= PROBLEMS TO SOLVE =
1. Translate this sentence from the excerpt on crowdsourcing transcription into Spanish: "One of the big differences between libraries and archives is that libraries tend to have more of ‘the printed word’ whilst archives have vast amounts of ‘the handwritten record’."
2. Reproduce everything in the excerpt on crowdsourcing transcription from "After scanning a" down to "the printed word.", swapping "OCR" for "text recognition" throughout.

= EXCERPT PROVIDED =
▬▬▬▬▬▬▬▬▬▬

So the lesson we can learn from this is that we must give our crowd as much work and new data as we can.  We don’t want our crowd to have to ‘ration themselves’ because we haven’t left them enough work to do.

Photo: a worker bee eats the last crumbs of my sticky date pudding.

Sunday, 11 March 2012

Crowdsourcing transcription of handwritten archives


One of the big differences between libraries and archives is that libraries tend to have more of ‘the printed word’ whilst archives have vast amounts of ‘the handwritten record’.  While some libraries are getting up to speed with mass digitisation of books and journals and then being able to offer users full text searchable digitised items, this is still a distant dream for most archives.  Some archives are undertaking mass digitisation, but the second step – making handwritten records full-text searchable is a massive challenge.  The reason for this is in the technology and processing steps.

After scanning a ‘printed word’ page into an image file a piece of software called Optical CharacterRecognition (OCR) converts the image into searchable text.  The OCR works best with clean, clear, black and white typeface such as a word document or a book, not quite so well on old books and journals, and very poorly on old newspapers.  When it comes to converting handwriting it fails miserably.  It just can’t distinguish and convert handwriting to text in the way the human eye can.  Therefore archives can’t easily automate the second part of the digitisation process using OCR software like libraries can for the printed word.

▬▬▬▬▬▬▬▬▬▬

= RECORDS PROVIDED =

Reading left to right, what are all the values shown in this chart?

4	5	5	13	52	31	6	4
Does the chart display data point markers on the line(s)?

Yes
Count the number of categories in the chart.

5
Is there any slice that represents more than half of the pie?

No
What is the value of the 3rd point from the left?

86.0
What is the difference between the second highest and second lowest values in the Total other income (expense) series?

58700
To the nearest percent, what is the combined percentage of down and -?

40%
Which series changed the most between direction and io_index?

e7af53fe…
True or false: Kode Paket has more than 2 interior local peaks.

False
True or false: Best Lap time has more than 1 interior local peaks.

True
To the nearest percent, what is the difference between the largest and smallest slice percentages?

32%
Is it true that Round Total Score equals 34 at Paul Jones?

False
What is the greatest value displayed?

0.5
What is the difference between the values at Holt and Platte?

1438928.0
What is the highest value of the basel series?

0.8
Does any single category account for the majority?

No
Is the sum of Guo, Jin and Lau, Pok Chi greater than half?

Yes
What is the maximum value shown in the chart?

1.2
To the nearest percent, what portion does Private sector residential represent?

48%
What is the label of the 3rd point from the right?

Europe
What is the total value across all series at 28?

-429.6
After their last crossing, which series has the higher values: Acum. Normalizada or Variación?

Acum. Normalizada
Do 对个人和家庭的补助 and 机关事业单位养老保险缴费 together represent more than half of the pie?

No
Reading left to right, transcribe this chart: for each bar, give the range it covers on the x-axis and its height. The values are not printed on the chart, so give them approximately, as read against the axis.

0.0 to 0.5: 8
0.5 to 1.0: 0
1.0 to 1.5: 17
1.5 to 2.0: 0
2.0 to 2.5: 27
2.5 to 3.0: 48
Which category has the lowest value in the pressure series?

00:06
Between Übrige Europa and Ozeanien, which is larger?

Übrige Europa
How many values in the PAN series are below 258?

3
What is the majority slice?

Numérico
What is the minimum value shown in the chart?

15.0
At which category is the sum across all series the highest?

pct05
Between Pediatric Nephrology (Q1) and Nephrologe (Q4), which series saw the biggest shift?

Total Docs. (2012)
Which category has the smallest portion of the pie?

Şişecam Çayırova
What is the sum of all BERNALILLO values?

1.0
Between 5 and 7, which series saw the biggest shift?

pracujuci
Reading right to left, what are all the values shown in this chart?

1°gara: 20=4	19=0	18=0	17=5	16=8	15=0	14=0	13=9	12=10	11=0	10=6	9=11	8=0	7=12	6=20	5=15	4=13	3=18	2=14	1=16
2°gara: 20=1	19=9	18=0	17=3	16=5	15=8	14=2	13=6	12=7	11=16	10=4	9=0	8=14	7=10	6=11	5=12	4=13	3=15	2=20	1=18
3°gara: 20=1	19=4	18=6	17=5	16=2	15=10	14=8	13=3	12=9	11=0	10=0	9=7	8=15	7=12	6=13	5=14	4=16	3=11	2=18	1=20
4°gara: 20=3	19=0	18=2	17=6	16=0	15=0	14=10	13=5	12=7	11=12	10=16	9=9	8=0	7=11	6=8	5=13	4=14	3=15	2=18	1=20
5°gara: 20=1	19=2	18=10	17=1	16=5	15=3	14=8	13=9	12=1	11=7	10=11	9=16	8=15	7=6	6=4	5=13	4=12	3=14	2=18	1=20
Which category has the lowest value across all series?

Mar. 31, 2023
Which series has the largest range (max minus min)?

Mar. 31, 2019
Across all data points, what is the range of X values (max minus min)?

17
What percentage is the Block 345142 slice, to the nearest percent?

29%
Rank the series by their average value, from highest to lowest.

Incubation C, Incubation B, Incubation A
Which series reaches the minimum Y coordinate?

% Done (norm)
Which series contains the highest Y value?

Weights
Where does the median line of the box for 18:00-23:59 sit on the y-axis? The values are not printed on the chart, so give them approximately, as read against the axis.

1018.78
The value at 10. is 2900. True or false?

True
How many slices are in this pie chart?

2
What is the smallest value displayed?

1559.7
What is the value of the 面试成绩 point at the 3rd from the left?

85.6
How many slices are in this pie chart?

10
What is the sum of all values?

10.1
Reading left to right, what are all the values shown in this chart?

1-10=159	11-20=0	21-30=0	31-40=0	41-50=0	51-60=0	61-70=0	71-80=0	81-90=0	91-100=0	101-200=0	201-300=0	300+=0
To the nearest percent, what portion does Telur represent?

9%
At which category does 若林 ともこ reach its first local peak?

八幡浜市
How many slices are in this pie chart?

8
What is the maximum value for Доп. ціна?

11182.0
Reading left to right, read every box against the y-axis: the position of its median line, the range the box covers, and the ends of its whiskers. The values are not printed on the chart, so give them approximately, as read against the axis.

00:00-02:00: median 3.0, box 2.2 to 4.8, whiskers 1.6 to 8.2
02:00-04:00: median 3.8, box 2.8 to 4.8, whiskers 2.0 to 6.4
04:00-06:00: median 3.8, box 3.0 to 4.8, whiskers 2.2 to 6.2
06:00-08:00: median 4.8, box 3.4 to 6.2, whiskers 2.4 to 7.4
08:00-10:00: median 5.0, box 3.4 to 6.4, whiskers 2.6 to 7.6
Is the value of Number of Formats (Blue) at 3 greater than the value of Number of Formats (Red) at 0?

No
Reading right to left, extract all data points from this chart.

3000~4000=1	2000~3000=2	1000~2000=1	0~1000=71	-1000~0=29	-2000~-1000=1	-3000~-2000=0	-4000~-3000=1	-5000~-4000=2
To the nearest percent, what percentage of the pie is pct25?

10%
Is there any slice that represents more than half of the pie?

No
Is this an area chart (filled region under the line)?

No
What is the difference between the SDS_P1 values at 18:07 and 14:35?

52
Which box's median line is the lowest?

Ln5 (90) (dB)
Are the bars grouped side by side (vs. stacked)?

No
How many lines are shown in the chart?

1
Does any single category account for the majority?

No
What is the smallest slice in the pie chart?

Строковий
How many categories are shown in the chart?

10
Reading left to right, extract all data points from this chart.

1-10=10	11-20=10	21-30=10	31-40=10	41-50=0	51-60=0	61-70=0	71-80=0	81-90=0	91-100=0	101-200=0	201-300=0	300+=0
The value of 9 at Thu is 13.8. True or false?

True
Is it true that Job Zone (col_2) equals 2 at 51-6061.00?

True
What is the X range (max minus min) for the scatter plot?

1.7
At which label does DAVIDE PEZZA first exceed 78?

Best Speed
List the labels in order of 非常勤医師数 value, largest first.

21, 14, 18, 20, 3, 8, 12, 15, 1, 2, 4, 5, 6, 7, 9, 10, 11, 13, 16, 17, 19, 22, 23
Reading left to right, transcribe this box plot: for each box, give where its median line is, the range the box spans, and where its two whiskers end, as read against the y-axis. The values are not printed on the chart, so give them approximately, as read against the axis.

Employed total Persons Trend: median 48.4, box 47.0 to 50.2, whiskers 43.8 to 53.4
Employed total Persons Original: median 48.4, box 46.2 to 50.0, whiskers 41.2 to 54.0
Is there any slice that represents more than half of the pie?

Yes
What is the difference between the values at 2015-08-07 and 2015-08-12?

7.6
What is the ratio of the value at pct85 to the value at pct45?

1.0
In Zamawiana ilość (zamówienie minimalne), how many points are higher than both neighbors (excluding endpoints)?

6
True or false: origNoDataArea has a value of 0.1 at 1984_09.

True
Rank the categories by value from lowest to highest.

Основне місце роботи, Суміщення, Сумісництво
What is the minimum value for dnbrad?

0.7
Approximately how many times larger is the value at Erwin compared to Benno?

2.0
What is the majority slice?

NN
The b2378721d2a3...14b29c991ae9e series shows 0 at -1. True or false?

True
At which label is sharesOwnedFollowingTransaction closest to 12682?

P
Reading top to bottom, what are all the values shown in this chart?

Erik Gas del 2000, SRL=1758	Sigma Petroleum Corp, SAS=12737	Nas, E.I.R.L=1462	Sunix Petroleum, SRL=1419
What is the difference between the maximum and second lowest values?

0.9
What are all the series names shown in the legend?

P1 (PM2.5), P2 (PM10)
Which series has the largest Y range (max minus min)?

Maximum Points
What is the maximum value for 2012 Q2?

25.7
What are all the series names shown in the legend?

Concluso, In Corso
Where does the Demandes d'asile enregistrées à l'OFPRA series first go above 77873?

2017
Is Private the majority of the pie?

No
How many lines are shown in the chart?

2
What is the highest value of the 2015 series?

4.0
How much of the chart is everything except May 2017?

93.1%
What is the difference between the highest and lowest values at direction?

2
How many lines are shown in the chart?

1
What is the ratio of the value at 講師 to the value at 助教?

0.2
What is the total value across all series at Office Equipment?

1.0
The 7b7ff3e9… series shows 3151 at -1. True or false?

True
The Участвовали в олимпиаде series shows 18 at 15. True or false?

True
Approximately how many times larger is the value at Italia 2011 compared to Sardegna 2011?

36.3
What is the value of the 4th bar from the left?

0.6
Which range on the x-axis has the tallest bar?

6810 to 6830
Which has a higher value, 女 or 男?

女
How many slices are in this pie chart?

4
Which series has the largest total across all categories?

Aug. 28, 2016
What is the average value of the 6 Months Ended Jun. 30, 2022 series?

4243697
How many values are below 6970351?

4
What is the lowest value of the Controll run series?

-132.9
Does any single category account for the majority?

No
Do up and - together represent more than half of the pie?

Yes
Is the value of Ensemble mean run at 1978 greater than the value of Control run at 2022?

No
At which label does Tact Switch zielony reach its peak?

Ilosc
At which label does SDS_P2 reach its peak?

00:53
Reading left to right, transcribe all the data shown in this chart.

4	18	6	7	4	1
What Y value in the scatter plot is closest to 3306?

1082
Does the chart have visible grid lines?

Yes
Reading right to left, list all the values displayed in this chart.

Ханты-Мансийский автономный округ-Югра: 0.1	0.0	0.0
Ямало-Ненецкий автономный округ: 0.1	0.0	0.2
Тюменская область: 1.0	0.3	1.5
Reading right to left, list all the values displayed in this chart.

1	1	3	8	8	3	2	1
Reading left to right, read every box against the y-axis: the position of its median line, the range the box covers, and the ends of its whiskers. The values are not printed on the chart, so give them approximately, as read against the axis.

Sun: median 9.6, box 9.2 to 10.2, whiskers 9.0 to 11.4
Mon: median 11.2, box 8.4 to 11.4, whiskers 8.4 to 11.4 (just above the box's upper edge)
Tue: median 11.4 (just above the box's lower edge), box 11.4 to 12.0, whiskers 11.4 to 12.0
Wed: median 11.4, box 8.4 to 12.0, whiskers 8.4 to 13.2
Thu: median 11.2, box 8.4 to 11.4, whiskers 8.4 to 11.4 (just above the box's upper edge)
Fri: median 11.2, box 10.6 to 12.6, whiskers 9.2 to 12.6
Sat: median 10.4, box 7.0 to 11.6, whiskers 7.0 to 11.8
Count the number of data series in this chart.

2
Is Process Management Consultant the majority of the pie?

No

▬▬▬▬▬▬▬▬▬▬

= TASK ANSWERS =
1. Una de las grandes diferencias entre las bibliotecas y los archivos es que las bibliotecas suelen tener más de ‘la palabra impresa’, mientras que los archivos tienen enormes cantidades del ‘registro manuscrito’.

2.
After scanning a ‘printed word’ page into an image file a piece of software called Optical CharacterRecognition (text recognition) converts the image into searchable text.  The text recognition works best with clean, clear, black and white typeface such as a word document or a book, not quite so well on old books and journals, and very poorly on old newspapers.  When it comes to converting handwriting it fails miserably.  It just can’t distinguish and convert handwriting to text in the way the human eye can.  Therefore archives can’t easily automate the second part of the digitisation process using text recognition software like libraries can for the printed word.